Mr. Chrétien compared the accusations in this campaign to the much-criticized Tory TV ad in the 1993 campaign that focused on his partial facial paralysis, saying they were signs of "last-minute desperation."
Mr. Day accused the Prime Minister on Friday of breaking the law when he contacted François Beaudoin, former president of the Crown-owned Business Development Bank, about a business loan to a constituent in his riding of Saint-Maurice. Mr. Clark called the situation a cover-up, and asked for an RCMP investigation and parliamentary inquiry into whether Mr. Chrétien violated conflict-of-interest rules.

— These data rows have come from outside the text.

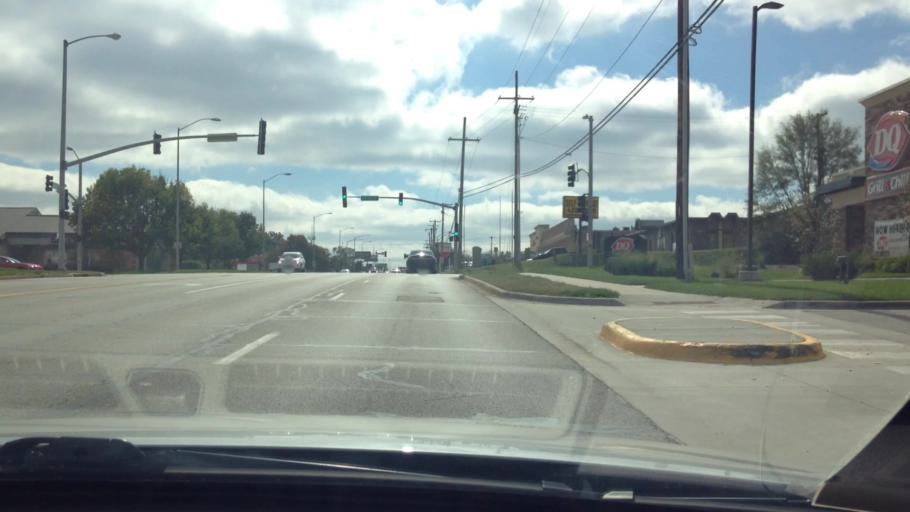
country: US
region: Missouri
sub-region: Clay County
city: Gladstone
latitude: 39.2491
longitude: -94.5760
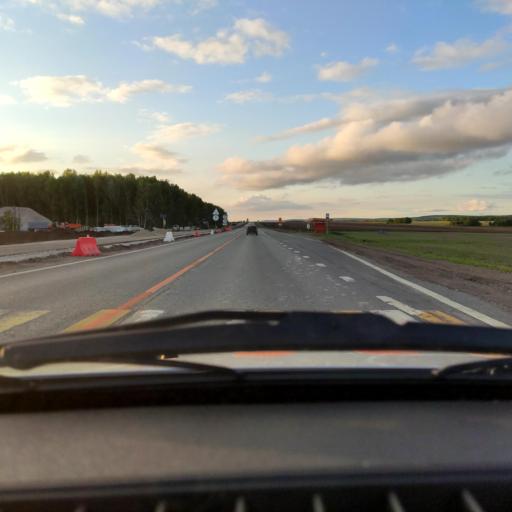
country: RU
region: Bashkortostan
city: Tolbazy
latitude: 54.1297
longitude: 55.9020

Both Mr. Clark and Alliance MP Jason Kenney — Mr. Day does not campaign on Sundays — continued to hammer away at Mr. Chrétien on the loan-interference issue.
"The Prime Minister's pattern has always been to delay and deny and delay," Mr. Kenney told a press conference Sunday, accusing the Liberal Leader of failing to answer key questions about the affair. "We have eight more days in this election campaign, where Canadians must choose whether or not to renew their trust in this Prime Minister.

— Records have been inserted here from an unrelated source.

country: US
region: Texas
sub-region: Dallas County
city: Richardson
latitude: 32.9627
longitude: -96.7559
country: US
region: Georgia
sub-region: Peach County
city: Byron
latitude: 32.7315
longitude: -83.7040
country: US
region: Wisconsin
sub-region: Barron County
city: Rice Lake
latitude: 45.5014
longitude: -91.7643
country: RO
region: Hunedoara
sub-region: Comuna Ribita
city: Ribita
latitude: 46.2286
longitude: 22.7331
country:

"And before they can do so, they must have all of the facts before them," he said.
Mr. Clark said the incident should raise other ethical concerns with the Liberal Leader's behaviour. "How many other Crown corporations has Jean Chrétien called?" he asked in a CBC Newsworld interview on Sunday.
The Liberal Leader has acknowledged that, in 1996 and 1997, he contacted Mr. Beaudoin, then president of the bank. The bank later approved a $615,000 loan to Yvon Duhaime, owner of the money-losing Auberge Grand-Mère, which he bought from a company partly owned by Mr. Chrétien.
Mr. Chrétien had long denied any personal involvement with Mr. Duhaime's relations with the Business Development Bank of Canada. His admission this week came after Mr. Beaudoin launched a lawsuit for wrongful dismissal against the bank and documents relating to the Liberal Leader's interventions came to light.
On Sunday, Mr. Chrétien repeated his defence that the phone calls were something any member of Parliament would have done. "I've done nothing wrong. I've been a member of Parliament for 37 years. ... I'm working for my riding, my constituents," he said, adding that he was trying to create jobs in his region.
"I know what the rules are. I can't call a judge. ... We have a rule on that. I've acted within the ethical rules that have applied to all members of Parliament," Mr. Chrétien said.
The Liberal Leader also repeated that a letter from federal ethics counsellor Howard Wilson cleared him of wrongdoing in the matter, saying cabinet ministers are as obligated to work on behalf of their constituents as are regular MPs, as long as they do not try to interfere with judicial or quasi-judicial bodies, which the bank is not.
Mr. Clark pointed out that Mr. Wilson's letter referred to an earlier request to investigate the case from NDP MP Lorne Nystrom, who was concerned about the attendance of a meeting about the loan by one of Mr. Chrétien's constituency aides — not calls from the Prime Minister himself.
"He keeps saying this issue has been settled... That's simply not true," Mr. Clark said.